Written by Tom Ehrich
As best we can determine, the Jesus Movement began as a sect within Judaism and spread throughout the Mediterranean region largely by being passed from one Jewish community to another. Jesus, of course, was a Jew, as were his original disciples. He apparently saw his ministry as leading his people to higher ground, as it were, not launching a competing movement.

His followers believed Jesus to be the Messiah promised by the Hebrew Scriptures. The Jewish religious establishment was at least somewhat threatened by Jesus' teaching, although the extent of their opposition might have been overstated by early Christian writers such as the authors of Matthew and John.

As the Jesus Movement spread and came into contact with other influences, such as Greek philosophy and Roman cultural centers outside Judea and Syria, the movement felt a growing need to differentiate itself from other religions and philosophies. They did so in the time-honored practice of declaring their views true and other views false. At the same time, Rome was engaged in ruthlessly repressing Jewish revolts.

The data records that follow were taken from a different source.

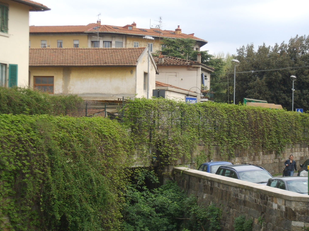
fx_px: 785
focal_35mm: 88
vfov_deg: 16.8
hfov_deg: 22.3
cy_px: 105
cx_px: 161
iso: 50
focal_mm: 13.7
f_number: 4.2
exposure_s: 1/250
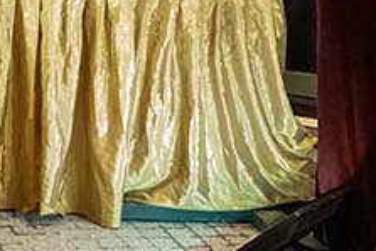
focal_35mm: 118
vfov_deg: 11.0
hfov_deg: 14.1
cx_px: -410
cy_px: -180
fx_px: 1235
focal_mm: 27.5
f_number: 6.3
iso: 25600
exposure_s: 1/200
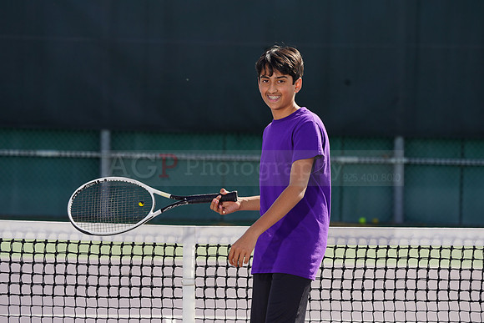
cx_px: 242
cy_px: 162
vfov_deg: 6.1
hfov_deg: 9.1
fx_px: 3039
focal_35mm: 226
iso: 100
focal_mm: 226
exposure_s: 1/250
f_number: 8
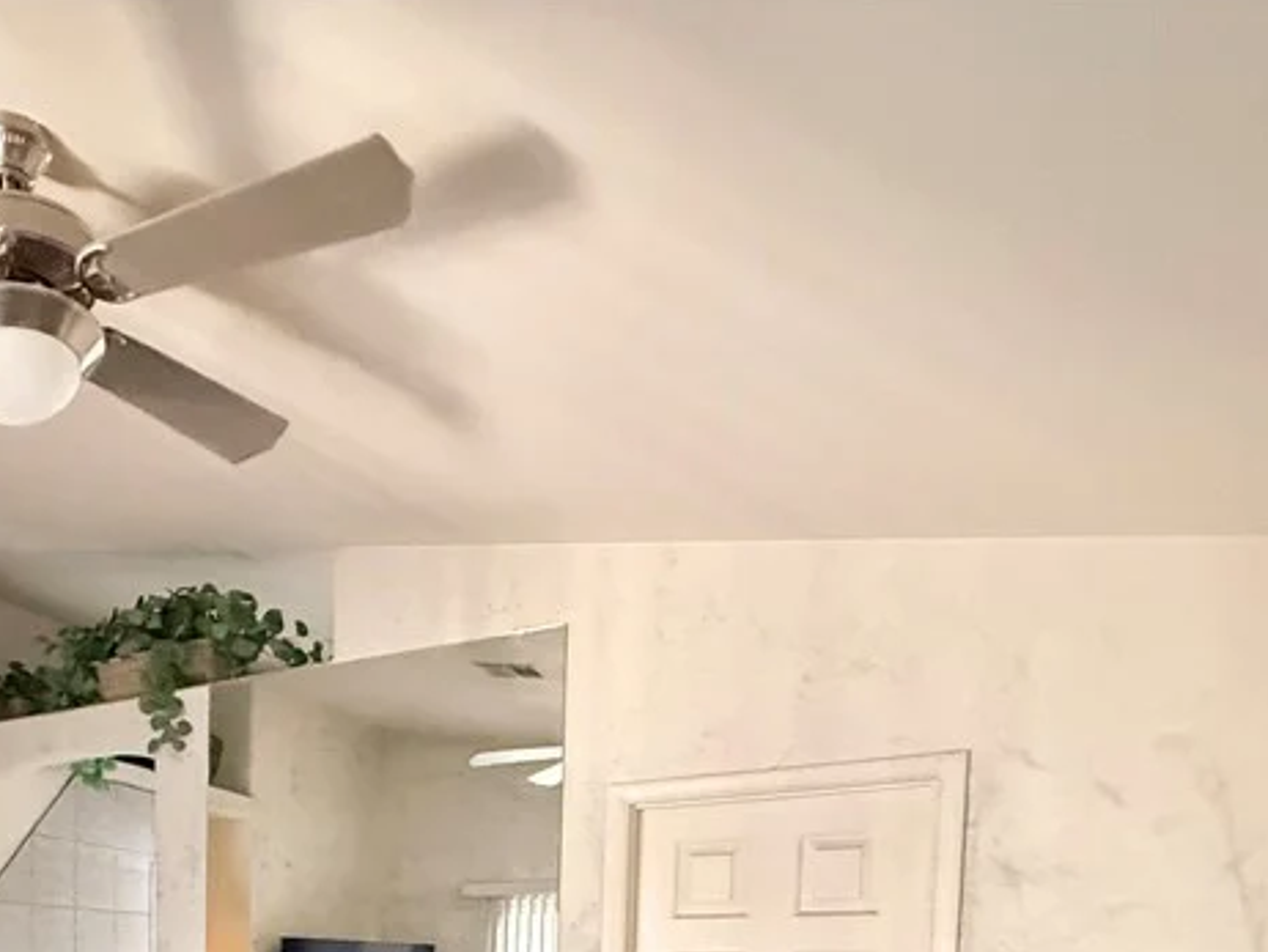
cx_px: 140
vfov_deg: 38.0
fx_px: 1136
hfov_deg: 51.8
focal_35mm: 31
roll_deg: -0.7
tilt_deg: -1.4
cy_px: 1043
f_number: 2.2
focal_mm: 2.22
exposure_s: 1/60
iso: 1000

Some Jesus people interpreted those devastating attacks as further signs of their rightness.

By the time the followers of Jesus thought of themselves as “Christians,” they were at odds with their former Jewish brethren, at odds with imperial Rome, and at odds with various movements within their own circle. A hierarchy of power emerged, justified itself as ordained of God, continued the work of self-differentiation, and began branding as heresy any view or practice that contradicted the hierarchy. In time, as Christianity launched its own empire, repression of Jews became standard practice, as it had been for imperial Rome.

As time went on, Europe's Jews came to be seen as entirely different from Christianity, a convenient scapegoat for embattled leaders. That perceived gap remains wide. And yet Christians study the Hebrew Scriptures and consider them authoritative, Christian worship employs standard elements of ancient Jewish practice (book, cup, bread, stole, oil, candle, priest), and except where anti-Semitism is virulent, Christians understand pogroms and the more recent Holocaust as evil.